More than 80% of students at school throughout the UK consider the career advice services “a little bit” or worse, “not at all helpful”. At this time of year when UCAS deadlines are creeping closer, it is more important than ever that young adults receive the correct guidance for their futures.

Barbara Hearn, deputy chief executive of the National Children’s Bureau (NCB) understands the importance and pressure upon young adults today: “At this time of unprecedented youth unemployment it is essential that we understand the factors that influence young people’s job and career choices and provide them with useful and effective guidance”.

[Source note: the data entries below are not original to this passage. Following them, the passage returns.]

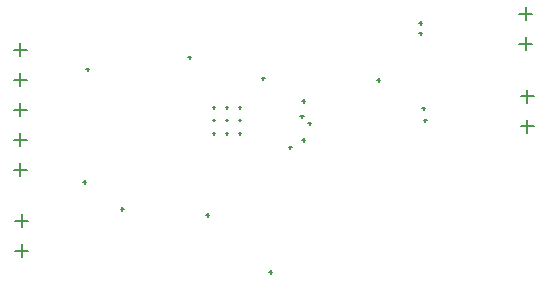
<source format=gbr>
%FSTAX23Y23*%
%MOIN*%
%SFA1B1*%

%IPPOS*%
%ADD13C,0.005000*%
%LNmtr_dvr_pcb_drillmap_1-1*%
%LPD*%
G54D13*
X03593Y0252D02*
X03636D01*
X03615Y02498D02*
Y02541D01*
X03593Y0262D02*
X03636D01*
X03615Y02598D02*
Y02641D01*
X05273Y0321D02*
X05316D01*
X05295Y03188D02*
Y03231D01*
X05273Y0331D02*
X05316D01*
X05295Y03288D02*
Y03331D01*
X03588Y0319D02*
X03631D01*
X0361Y03168D02*
Y03211D01*
X03588Y0309D02*
X03631D01*
X0361Y03068D02*
Y03111D01*
X03588Y0289D02*
X03631D01*
X0361Y02868D02*
Y02911D01*
X03588Y0279D02*
X03631D01*
X0361Y02768D02*
Y02811D01*
X03588Y0299D02*
X03631D01*
X0361Y02968D02*
Y03011D01*
X05278Y02935D02*
X05321D01*
X053Y02913D02*
Y02956D01*
X05278Y03035D02*
X05321D01*
X053Y03013D02*
Y03056D01*
X04439Y0245D02*
X0445D01*
X04445Y02444D02*
Y02455D01*
X03829Y03125D02*
X0384D01*
X03835Y03119D02*
Y0313D01*
X03819Y0275D02*
X0383D01*
X03825Y02744D02*
Y02755D01*
X04504Y02865D02*
X04515D01*
X0451Y02859D02*
Y0287D01*
X04542Y02968D02*
X04554D01*
X04548Y02962D02*
Y02974D01*
X04549Y0289D02*
X0456D01*
X04555Y02884D02*
Y02895D01*
X04569Y02945D02*
X0458D01*
X04575Y02939D02*
Y0295D01*
X04414Y03095D02*
X04425D01*
X0442Y03089D02*
Y031D01*
X04229Y0264D02*
X0424D01*
X04235Y02634D02*
Y02645D01*
X04169Y03165D02*
X0418D01*
X04175Y03159D02*
Y0317D01*
X04799Y0309D02*
X0481D01*
X04805Y03084D02*
Y03095D01*
X03944Y0266D02*
X03955D01*
X0395Y02654D02*
Y02665D01*
X04949Y02995D02*
X0496D01*
X04955Y02989D02*
Y03D01*
X04954Y02955D02*
X04965D01*
X0496Y02949D02*
Y0296D01*
X04939Y03245D02*
X0495D01*
X04945Y03239D02*
Y0325D01*
X04939Y0328D02*
X0495D01*
X04945Y03274D02*
Y03285D01*
X04549Y0302D02*
X0456D01*
X04555Y03014D02*
Y03025D01*
X04252Y02998D02*
X0426D01*
X04256Y02994D02*
Y03002D01*
X04296Y02998D02*
X04303D01*
X043Y02994D02*
Y03002D01*
X04339Y02998D02*
X04347D01*
X04343Y02994D02*
Y03002D01*
X04252Y02955D02*
X0426D01*
X04256Y02951D02*
Y02958D01*
X04296Y02955D02*
X04303D01*
X043Y02951D02*
Y02958D01*
X04339Y02955D02*
X04347D01*
X04343Y02951D02*
Y02958D01*
X04252Y02911D02*
X0426D01*
X04256Y02907D02*
Y02915D01*
X04296Y02911D02*
X04303D01*
X043Y02907D02*
Y02915D01*
X04339Y02911D02*
X04347D01*
X04343Y02907D02*
Y02915D01*
M02*
</source>
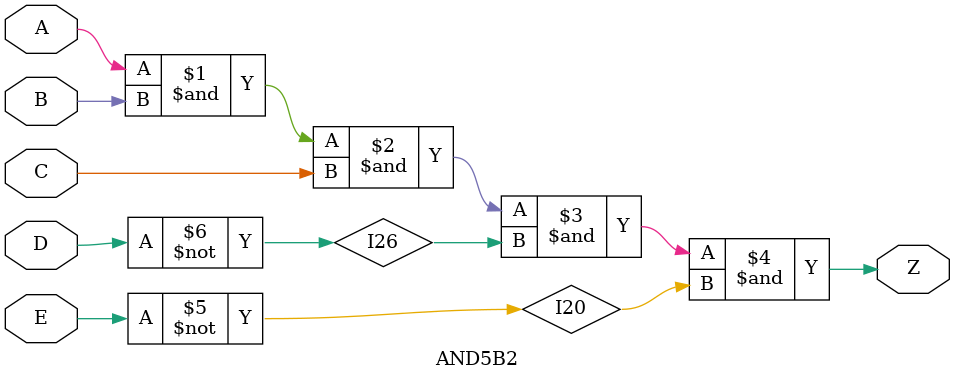
<source format=v>
`resetall
`timescale 1 ns / 100 ps

/* Created by DB2VERILOG Version 1.0.1.1 on Mon May 16 13:53:40 1994 */
/* module compiled from "lsl2db 3.6.4" run */


`celldefine
module  AND5B2  (A, B, C, D, E, Z);
input  A, B, C, D, E;
output Z;
and INST2 (Z, A, B, C, I26, I20);
not INST21 (I20, E);
not INST28 (I26, D);

endmodule 
`endcelldefine

</source>
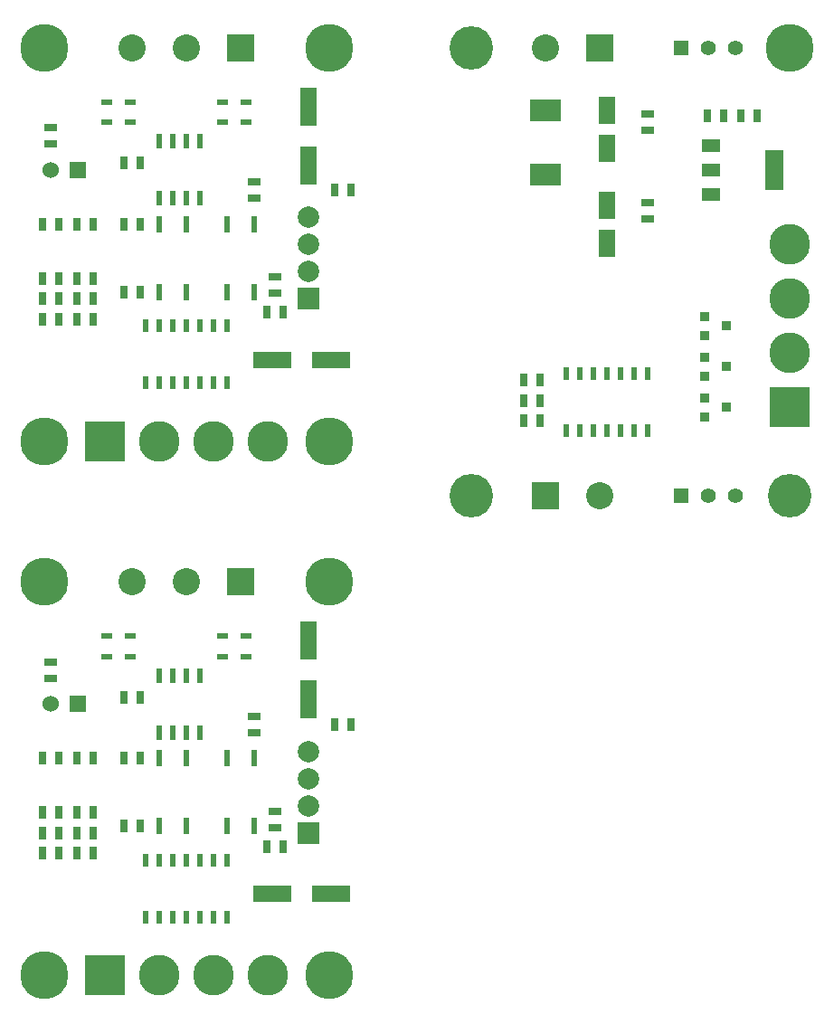
<source format=gts>
G04 This is an RS-274x file exported by *
G04 gerbv version 2.6.1 *
G04 More information is available about gerbv at *
G04 http://gerbv.geda-project.org/ *
G04 --End of header info--*
%MOIN*%
%FSLAX34Y34*%
%IPPOS*%
G04 --Define apertures--*
%ADD10C,0.0059*%
%ADD11R,0.0236X0.0551*%
%ADD12R,0.0250X0.0450*%
%ADD13R,0.0450X0.0250*%
%ADD14R,0.0600X0.0600*%
%ADD15C,0.0600*%
%ADD16R,0.1417X0.0630*%
%ADD17C,0.1500*%
%ADD18R,0.1500X0.1500*%
%ADD19R,0.1000X0.1000*%
%ADD20C,0.1000*%
%ADD21C,0.1772*%
%ADD22R,0.0787X0.0787*%
%ADD23C,0.0787*%
%ADD24R,0.0630X0.1417*%
%ADD25R,0.0200X0.0450*%
%ADD26R,0.0394X0.0236*%
%ADD27R,0.0240X0.0598*%
%ADD28R,0.0360X0.0360*%
%ADD29R,0.0709X0.0512*%
%ADD30R,0.0709X0.1496*%
%ADD31R,0.1181X0.0787*%
%ADD32R,0.0550X0.0550*%
%ADD33C,0.0550*%
%ADD34R,0.0630X0.1024*%
%ADD35C,0.1600*%
G04 --Start main section--*
G54D11*
G01X0005750Y-004950D03*
G01X0005750Y-007050D03*
G01X0006250Y-004950D03*
G01X0006750Y-004950D03*
G01X0007250Y-004950D03*
G01X0006250Y-007050D03*
G01X0006750Y-007050D03*
G01X0007250Y-007050D03*
G54D12*
G01X0005050Y-005750D03*
G01X0004450Y-005750D03*
G01X0001450Y-010750D03*
G01X0002050Y-010750D03*
G01X0002700Y-011500D03*
G01X0003300Y-011500D03*
G01X0002700Y-010750D03*
G01X0003300Y-010750D03*
G54D13*
G01X0001750Y-005050D03*
G01X0001750Y-004450D03*
G54D12*
G01X0009700Y-011250D03*
G01X0010300Y-011250D03*
G01X0001450Y-010000D03*
G01X0002050Y-010000D03*
G01X0002700Y-010000D03*
G01X0003300Y-010000D03*
G54D14*
G01X0002750Y-006000D03*
G54D15*
G01X0001750Y-006000D03*
G54D16*
G01X0012083Y-013000D03*
G01X0009917Y-013000D03*
G54D17*
G01X0005750Y-016000D03*
G01X0007750Y-016000D03*
G54D18*
G01X0003750Y-016000D03*
G54D17*
G01X0009750Y-016000D03*
G54D19*
G01X0008750Y-001500D03*
G54D20*
G01X0006750Y-001500D03*
G01X0004750Y-001500D03*
G54D12*
G01X0001450Y-011500D03*
G01X0002050Y-011500D03*
G54D21*
G01X0012000Y-016000D03*
G01X0001500Y-016000D03*
G01X0012000Y-001500D03*
G01X0001500Y-001500D03*
G54D13*
G01X0009250Y-006450D03*
G01X0009250Y-007050D03*
G54D12*
G01X0004450Y-008000D03*
G01X0005050Y-008000D03*
G54D13*
G01X0010000Y-009950D03*
G01X0010000Y-010550D03*
G54D12*
G01X0004450Y-010500D03*
G01X0005050Y-010500D03*
G01X0012200Y-006750D03*
G01X0012800Y-006750D03*
G01X0003300Y-008000D03*
G01X0002700Y-008000D03*
G01X0002050Y-008000D03*
G01X0001450Y-008000D03*
G54D22*
G01X0011250Y-010750D03*
G54D23*
G01X0011250Y-009750D03*
G01X0011250Y-008750D03*
G01X0011250Y-007750D03*
G54D24*
G01X0011250Y-005833D03*
G01X0011250Y-003667D03*
G54D25*
G01X0005250Y-013850D03*
G01X0005750Y-013850D03*
G01X0006250Y-013850D03*
G01X0006750Y-013850D03*
G01X0007250Y-013850D03*
G01X0007750Y-013850D03*
G01X0008250Y-013850D03*
G01X0008250Y-011750D03*
G01X0007750Y-011750D03*
G01X0007250Y-011750D03*
G01X0006750Y-011750D03*
G01X0006250Y-011750D03*
G01X0005750Y-011750D03*
G01X0005250Y-011750D03*
G54D26*
G01X0008933Y-004250D03*
G01X0008067Y-004250D03*
G01X0008933Y-003500D03*
G01X0008067Y-003500D03*
G01X0004683Y-004250D03*
G01X0003817Y-004250D03*
G01X0004683Y-003500D03*
G01X0003817Y-003500D03*
G54D27*
G01X0005750Y-010500D03*
G01X0006750Y-010500D03*
G01X0006750Y-008000D03*
G01X0005750Y-008000D03*
G01X0009250Y-008000D03*
G01X0008250Y-008000D03*
G01X0008250Y-010500D03*
G01X0009250Y-010500D03*
G01X0000000Y-019685D02*
G54D11*
G01X0005750Y-024635D03*
G01X0005750Y-026735D03*
G01X0006250Y-024635D03*
G01X0006750Y-024635D03*
G01X0007250Y-024635D03*
G01X0006250Y-026735D03*
G01X0006750Y-026735D03*
G01X0007250Y-026735D03*
G54D12*
G01X0005050Y-025435D03*
G01X0004450Y-025435D03*
G01X0001450Y-030435D03*
G01X0002050Y-030435D03*
G01X0002700Y-031185D03*
G01X0003300Y-031185D03*
G01X0002700Y-030435D03*
G01X0003300Y-030435D03*
G54D13*
G01X0001750Y-024735D03*
G01X0001750Y-024135D03*
G54D12*
G01X0009700Y-030935D03*
G01X0010300Y-030935D03*
G01X0001450Y-029685D03*
G01X0002050Y-029685D03*
G01X0002700Y-029685D03*
G01X0003300Y-029685D03*
G54D14*
G01X0002750Y-025685D03*
G54D15*
G01X0001750Y-025685D03*
G54D16*
G01X0012083Y-032685D03*
G01X0009917Y-032685D03*
G54D17*
G01X0005750Y-035685D03*
G01X0007750Y-035685D03*
G54D18*
G01X0003750Y-035685D03*
G54D17*
G01X0009750Y-035685D03*
G54D19*
G01X0008750Y-021185D03*
G54D20*
G01X0006750Y-021185D03*
G01X0004750Y-021185D03*
G54D12*
G01X0001450Y-031185D03*
G01X0002050Y-031185D03*
G54D21*
G01X0012000Y-035685D03*
G01X0001500Y-035685D03*
G01X0012000Y-021185D03*
G01X0001500Y-021185D03*
G54D13*
G01X0009250Y-026135D03*
G01X0009250Y-026735D03*
G54D12*
G01X0004450Y-027685D03*
G01X0005050Y-027685D03*
G54D13*
G01X0010000Y-029635D03*
G01X0010000Y-030235D03*
G54D12*
G01X0004450Y-030185D03*
G01X0005050Y-030185D03*
G01X0012200Y-026435D03*
G01X0012800Y-026435D03*
G01X0003300Y-027685D03*
G01X0002700Y-027685D03*
G01X0002050Y-027685D03*
G01X0001450Y-027685D03*
G54D22*
G01X0011250Y-030435D03*
G54D23*
G01X0011250Y-029435D03*
G01X0011250Y-028435D03*
G01X0011250Y-027435D03*
G54D24*
G01X0011250Y-025518D03*
G01X0011250Y-023352D03*
G54D25*
G01X0005250Y-033535D03*
G01X0005750Y-033535D03*
G01X0006250Y-033535D03*
G01X0006750Y-033535D03*
G01X0007250Y-033535D03*
G01X0007750Y-033535D03*
G01X0008250Y-033535D03*
G01X0008250Y-031435D03*
G01X0007750Y-031435D03*
G01X0007250Y-031435D03*
G01X0006750Y-031435D03*
G01X0006250Y-031435D03*
G01X0005750Y-031435D03*
G01X0005250Y-031435D03*
G54D26*
G01X0008933Y-023935D03*
G01X0008067Y-023935D03*
G01X0008933Y-023185D03*
G01X0008067Y-023185D03*
G01X0004683Y-023935D03*
G01X0003817Y-023935D03*
G01X0004683Y-023185D03*
G01X0003817Y-023185D03*
G54D27*
G01X0005750Y-030185D03*
G01X0006750Y-030185D03*
G01X0006750Y-027685D03*
G01X0005750Y-027685D03*
G01X0009250Y-027685D03*
G01X0008250Y-027685D03*
G01X0008250Y-030185D03*
G01X0009250Y-030185D03*
G01X0015748Y0000000D02*
G54D28*
G01X0025848Y-015100D03*
G01X0025848Y-014400D03*
G01X0026648Y-014750D03*
G01X0025848Y-013600D03*
G01X0025848Y-012900D03*
G01X0026648Y-013250D03*
G01X0025848Y-012100D03*
G01X0025848Y-011400D03*
G01X0026648Y-011750D03*
G54D29*
G01X0026067Y-005094D03*
G01X0026067Y-006000D03*
G01X0026067Y-006906D03*
G54D30*
G01X0028429Y-006000D03*
G54D25*
G01X0020748Y-015600D03*
G01X0021248Y-015600D03*
G01X0021748Y-015600D03*
G01X0022248Y-015600D03*
G01X0022748Y-015600D03*
G01X0023248Y-015600D03*
G01X0023748Y-015600D03*
G01X0023748Y-013500D03*
G01X0023248Y-013500D03*
G01X0022748Y-013500D03*
G01X0022248Y-013500D03*
G01X0021748Y-013500D03*
G01X0021248Y-013500D03*
G01X0020748Y-013500D03*
G54D31*
G01X0019998Y-003819D03*
G01X0019998Y-006181D03*
G54D12*
G01X0019198Y-014500D03*
G01X0019798Y-014500D03*
G01X0019198Y-015250D03*
G01X0019798Y-015250D03*
G01X0019198Y-013750D03*
G01X0019798Y-013750D03*
G01X0025948Y-004000D03*
G01X0026548Y-004000D03*
G01X0027198Y-004000D03*
G01X0027798Y-004000D03*
G54D13*
G01X0023748Y-004550D03*
G01X0023748Y-003950D03*
G01X0023748Y-007200D03*
G01X0023748Y-007800D03*
G54D32*
G01X0024998Y-001500D03*
G54D33*
G01X0025998Y-001500D03*
G01X0026998Y-001500D03*
G54D34*
G01X0022248Y-007291D03*
G01X0022248Y-008709D03*
G01X0022248Y-005209D03*
G01X0022248Y-003791D03*
G54D17*
G01X0028998Y-012750D03*
G01X0028998Y-010750D03*
G54D18*
G01X0028998Y-014750D03*
G54D17*
G01X0028998Y-008750D03*
G54D19*
G01X0019998Y-018000D03*
G54D20*
G01X0021998Y-018000D03*
G54D19*
G01X0021998Y-001500D03*
G54D20*
G01X0019998Y-001500D03*
G54D32*
G01X0024998Y-018000D03*
G54D33*
G01X0025998Y-018000D03*
G01X0026998Y-018000D03*
G54D21*
G01X0028998Y-001500D03*
G54D35*
G01X0028998Y-018000D03*
G01X0017248Y-018000D03*
G01X0017248Y-001500D03*
M02*

</source>
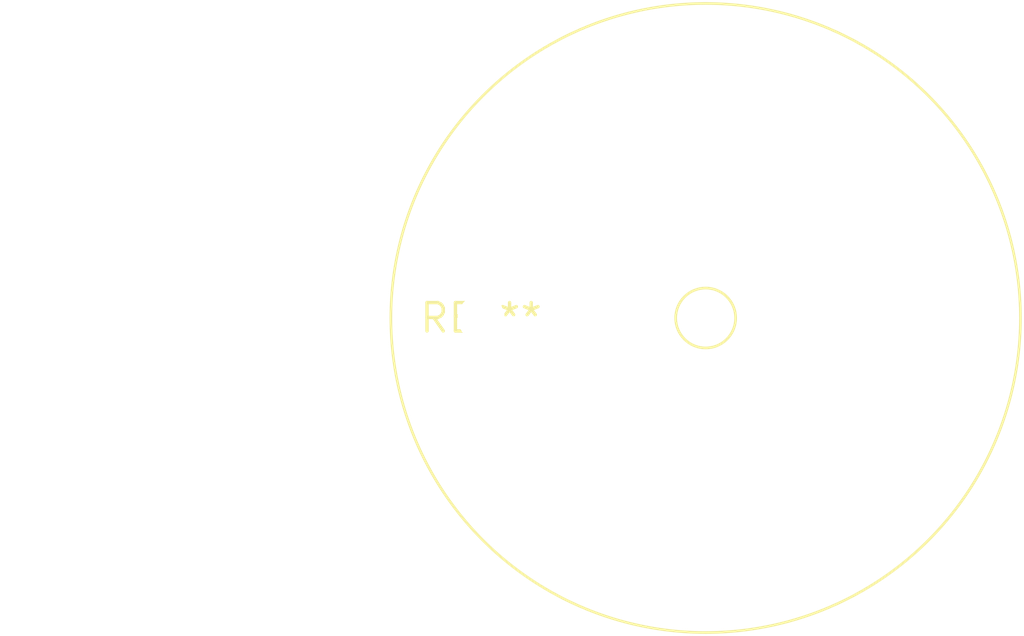
<source format=kicad_pcb>
(kicad_pcb (version 20240108) (generator pcbnew)

  (general
    (thickness 1.6)
  )

  (paper "A4")
  (layers
    (0 "F.Cu" signal)
    (31 "B.Cu" signal)
    (32 "B.Adhes" user "B.Adhesive")
    (33 "F.Adhes" user "F.Adhesive")
    (34 "B.Paste" user)
    (35 "F.Paste" user)
    (36 "B.SilkS" user "B.Silkscreen")
    (37 "F.SilkS" user "F.Silkscreen")
    (38 "B.Mask" user)
    (39 "F.Mask" user)
    (40 "Dwgs.User" user "User.Drawings")
    (41 "Cmts.User" user "User.Comments")
    (42 "Eco1.User" user "User.Eco1")
    (43 "Eco2.User" user "User.Eco2")
    (44 "Edge.Cuts" user)
    (45 "Margin" user)
    (46 "B.CrtYd" user "B.Courtyard")
    (47 "F.CrtYd" user "F.Courtyard")
    (48 "B.Fab" user)
    (49 "F.Fab" user)
    (50 "User.1" user)
    (51 "User.2" user)
    (52 "User.3" user)
    (53 "User.4" user)
    (54 "User.5" user)
    (55 "User.6" user)
    (56 "User.7" user)
    (57 "User.8" user)
    (58 "User.9" user)
  )

  (setup
    (pad_to_mask_clearance 0)
    (pcbplotparams
      (layerselection 0x00010fc_ffffffff)
      (plot_on_all_layers_selection 0x0000000_00000000)
      (disableapertmacros false)
      (usegerberextensions false)
      (usegerberattributes false)
      (usegerberadvancedattributes false)
      (creategerberjobfile false)
      (dashed_line_dash_ratio 12.000000)
      (dashed_line_gap_ratio 3.000000)
      (svgprecision 4)
      (plotframeref false)
      (viasonmask false)
      (mode 1)
      (useauxorigin false)
      (hpglpennumber 1)
      (hpglpenspeed 20)
      (hpglpendiameter 15.000000)
      (dxfpolygonmode false)
      (dxfimperialunits false)
      (dxfusepcbnewfont false)
      (psnegative false)
      (psa4output false)
      (plotreference false)
      (plotvalue false)
      (plotinvisibletext false)
      (sketchpadsonfab false)
      (subtractmaskfromsilk false)
      (outputformat 1)
      (mirror false)
      (drillshape 1)
      (scaleselection 1)
      (outputdirectory "")
    )
  )

  (net 0 "")

  (footprint "L_Radial_D27.9mm_P20.07mm_Vishay_IHB-3" (layer "F.Cu") (at 0 0))

)

</source>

A report published by the British Youth Council (BYC)  has confirmed the fears that a record number of young people are not employed, in education or training. Rajay Naik, aged 22, Chair of the BYC, highlights the action that the younger generation must take in order to survive the recession and come out fighting: “We must invest in developing the potential of our younger generation if we are to sustainably grow our economy out of recession, and part of that depends on providing personalised career guidance.”

However results of a BYC report show hope and direction coming from Britain’s youth. When asked what they wanted to do, the majority of answers fell in the law, media or teaching sector. There was a lack of the stereotypical, and somewhat unrealistic answer of a celebrity, or “famous”. and instead an impressive array of professions including “professor of bone disease”, “trade unionist”, and an “ordained minister”.

There is certainly no lack of imagination or drive, and it is clear that young people today are taking their futures seriously. The older, wiser generation are falling short of what Britain’s youth expects from them, and they are being left to pick up the pieces of a broken nation, unaided and unaware.